Transcreva sem alterações o trecho do excerto sobre a resolução do contrato de trabalho desportivo que vai de "Logo após os" até "aos do outro.", inclusive.

Excerto da fonte ▸
——————————

Portugal -   | Público
Ricardo Grilo, associado senior do Dpto. Laboral; equipa de Sports & Entertainment da Garrigues

Na opção pela resolução contratual, o praticante desportivo deve pois ter presente o ónus probatório que sobre si recairá ao nível dos factos constitutivos da justa causa. 

Logo após os incidentes na academia de Alcochete, ouviram-se vozes de uma possível resolução contratual promovida pelos jogadores e equipa técnica de futebol profissional do Sporting Clube de Portugal, com fundamento na alegada violação de deveres de segurança. Sabemos já que alguns jogadores tomaram tal opção.

Numa reflexão mais geral e abstrata, importa, desde logo, recordar que o contrato de trabalho desportivo é um regime especial face ao regime do contrato individual de trabalho. Esta especialidade implica prudência na combinação de ambos, já que os princípios e objetivos que num se visam assegurar podem ser diametralmente opostos aos do outro.

——————————

Dados fornecidos ▸
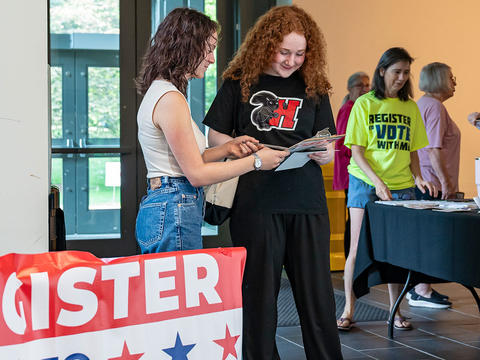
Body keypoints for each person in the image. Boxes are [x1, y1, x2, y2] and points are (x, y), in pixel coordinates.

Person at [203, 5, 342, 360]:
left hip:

——————————

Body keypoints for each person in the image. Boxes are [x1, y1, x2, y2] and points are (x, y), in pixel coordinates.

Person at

——————————

Resposta abaixo ▸
Logo após os incidentes na academia de Alcochete, ouviram-se vozes de uma possível resolução contratual promovida pelos jogadores e equipa técnica de futebol profissional do Sporting Clube de Portugal, com fundamento na alegada violação de deveres de segurança. Sabemos já que alguns jogadores tomaram tal opção.

Numa reflexão mais geral e abstrata, importa, desde logo, recordar que o contrato de trabalho desportivo é um regime especial face ao regime do contrato individual de trabalho. Esta especialidade implica prudência na combinação de ambos, já que os princípios e objetivos que num se visam assegurar podem ser diametralmente opostos aos do outro.